Acoustic emission testing is a proven advanced non-destructive testing method for to assess the condition of steel pressure vessels, pipelines and above ground storage tanks. Acoustic emission technology was first developed and commercialized for steel load bearing structures but now is a viable testing method for fiber reinforced composite pressure vessels (FRPs), pipelines, and storage tanks. This article reviews some of the key principles associated with the acoustic emission testing in American Petroleum Institute API-510 In-service Inspection of Pressure Vessels, API-570 In-service Inspection of Pipelines, and API-653 In-service Inspection of Aboveground Storage tanks.
Acoustic Emission Testing of Steel and Fiberglass Pressure Vessels
Acoustic emission testing is used to evaluate newly fabricated steel and fiberglass pressure vessels to American Society for Mechanical Engineering (ASME) Boiler and Pressure Vessel Code (BPVC) and during the fabrication of fiberglass pressure vessels to ASME RTP-1. In-service acoustic emission testing may be used to support American Petroleum Institute In-service Pressure Vessel Inspection code (API-570) Failure mechanisms in steel pressure vessels detected by acoustic emission include fatigue cracks, corrosion fatigue cracks, stress corrosion cracking and other deterioration mechanisms. A typical acoustic emission test setup in shown in the video below. The steel pressure vessel monitored with 14 acoustic emission sensors is 10 meters in length with a 2-meter diameter. Typically, 1-3 sensors are dedicated to the hemi-sphere heads depending on diameter. Equally spaces rows of acoustic emission sensors are placed on the cylinder body with the exact quantity dependent on the acoustic attenuation characteristics of the pressure vessel. The acoustic emission data, post filtering, is superimposed upon the pressure vessel. 3 acoustic emission events were detected during the various pressurization and hold stages during this test sequence. Two acoustic emission events on the cylinder body and one on the top head. Acoustic emission events are generated by acoustic emission hits received at three or more sensors and with differences in time time-of-flight that allow for source location.
Figure 1: Pressure vessel acoustic emission test
Acoustic Emission Testing of Steel and Fiberglass Pressure Piping
Acoustic emission testing of pipelines is typically a more challenging application compared to AE testing of pressure vessels due to difficulties in pressure control. In many cases, the approach may differ from traditional threshold detection acoustic emission testing where leaks are sought. For leak detection applications, the AE instrumentation may be setup to monitor continuous acoustic emissions from leak related sources. In this scenario acoustic emission average sound level (ASL) or root-mean-square (RMS) data is monitored. An example setup is shown in the figure below. A 20-meter long section of pipe was instrumented with eight different acoustic emission sensors from left to right along the pipe section. A cluster of acoustic emission activity was detected between sensors 1,2 and 3,4. It was recommended that this area be excavated for further investigation.
★ ★ ★ ★ ★ ★ ★
■ **Task details**: Continue the passage on acoustic emission testing, starting right after its final sentence.

(Stored data)
★ ★ ★ ★ ★ ★ ★
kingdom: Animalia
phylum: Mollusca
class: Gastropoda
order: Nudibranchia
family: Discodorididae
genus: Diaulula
★ ★ ★ ★ ★ ★ ★
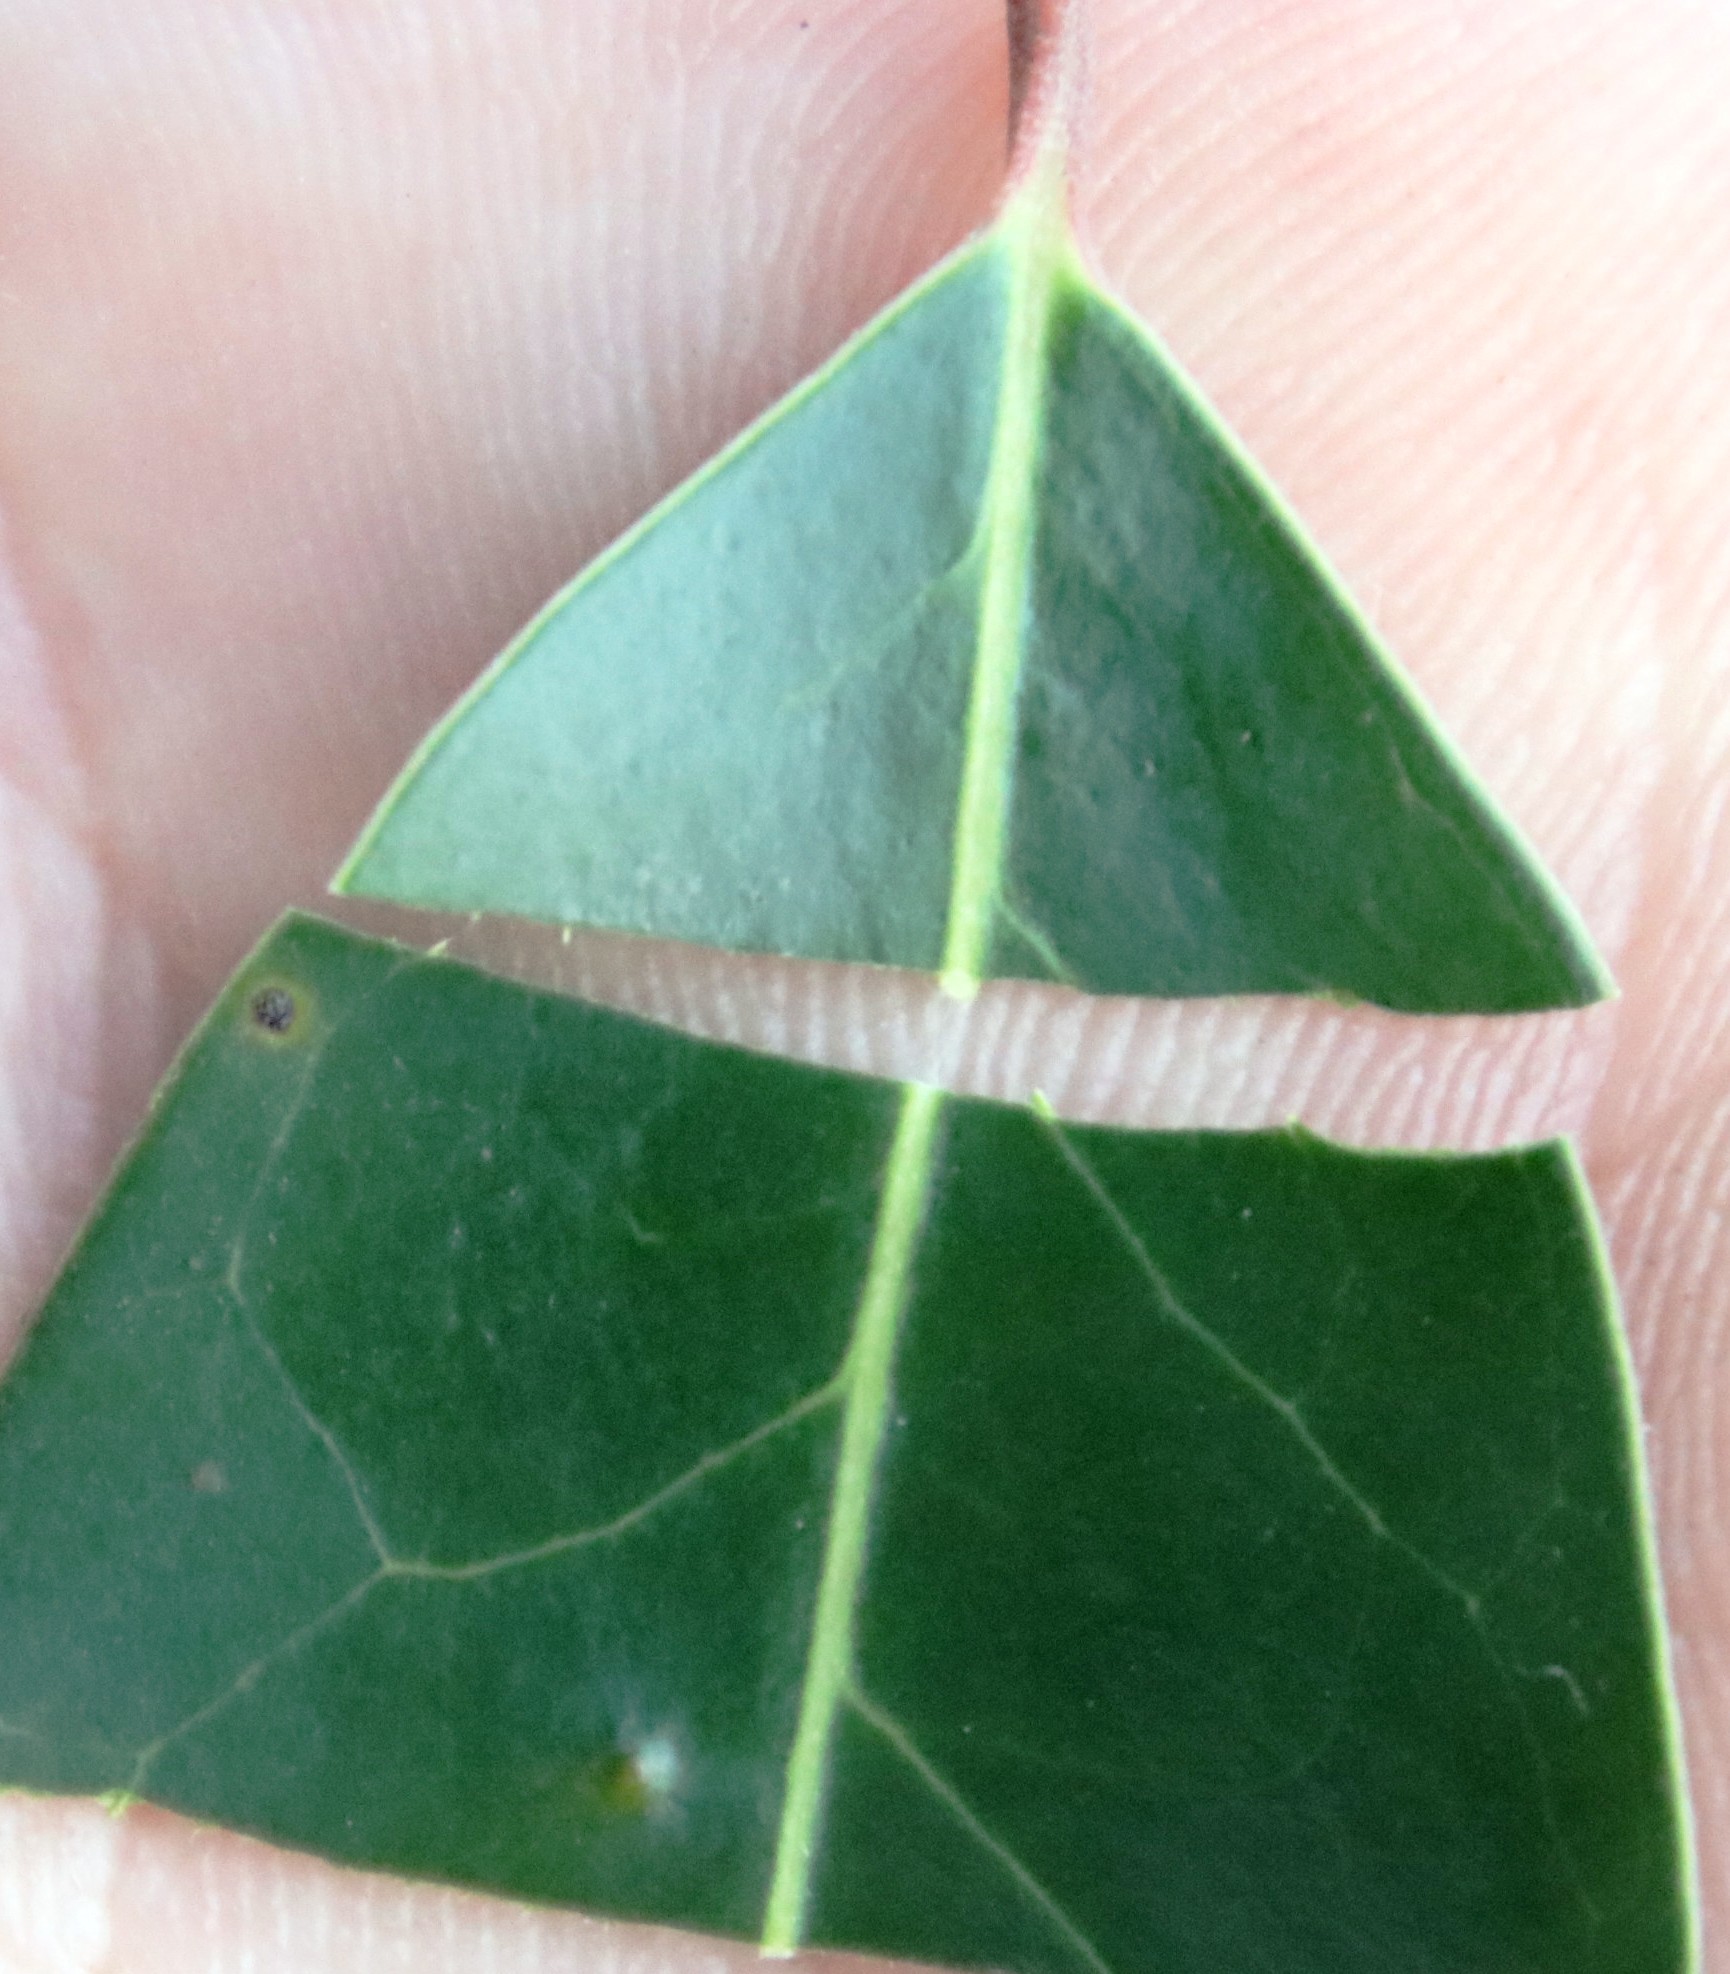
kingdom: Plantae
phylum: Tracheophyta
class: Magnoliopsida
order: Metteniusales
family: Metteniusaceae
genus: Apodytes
★ ★ ★ ★ ★ ★ ★
■ **Response below**:
Figure 2: Pipeline vessel acoustic emission test
Acoustic Emission Testing of Above Ground Storage Tanks
An above ground storage tank (AST) bottom inspection is an expensive proposition due to the cost associated with emptying and cleaning the tank for an internal inspection. Tank floors are less accessible, and evidence of release remains largely hidden from view until the extent of the release is large. In-service degradation of tank bottoms is the result of internal, under-floor corrosion, and mechanical deformation. Acoustic emission generated from these tank floor degradation mechanisms provide the tank owner with a qualitative measure of a tank’s condition. This engineering data may be used to prioritize the future removal from service of internal inspection. Tank floor acoustic emission inspection is unique because the AE generated from the corrosion product, or leak, travels through the product to the acoustic emission sensor located at ground level around the outside of the tank. The correct product longitudinal wave velocity and acoustic emission sensor locations must be input to accurately locate AE emission sources from the tank bottom. An example acoustic emission test setup with results is shown in the video below for a 20-meter diameter diesel fuel storage tank. 12 low frequency acoustic emission sensors were installed along the lower course of the shell. The AE sensors were space equally around the tank shell. The correct product acoustic emission wave velocity for diesel fuel was loaded into the 2-D source location algorithms. During this test multiple hits were detected by all the acoustic emission sensors. However, only a four total acoustic emission events were detected and located during the test. 2 acoustic emission events were detected in the vicinities of sensors 4 and 10 in the critical area. The data shown is a 3-D view of the tank floor with acoustic emission event tracked in the vertical direction or z-axis. Follow-up short range guided wave inspection from the chime area was recommended.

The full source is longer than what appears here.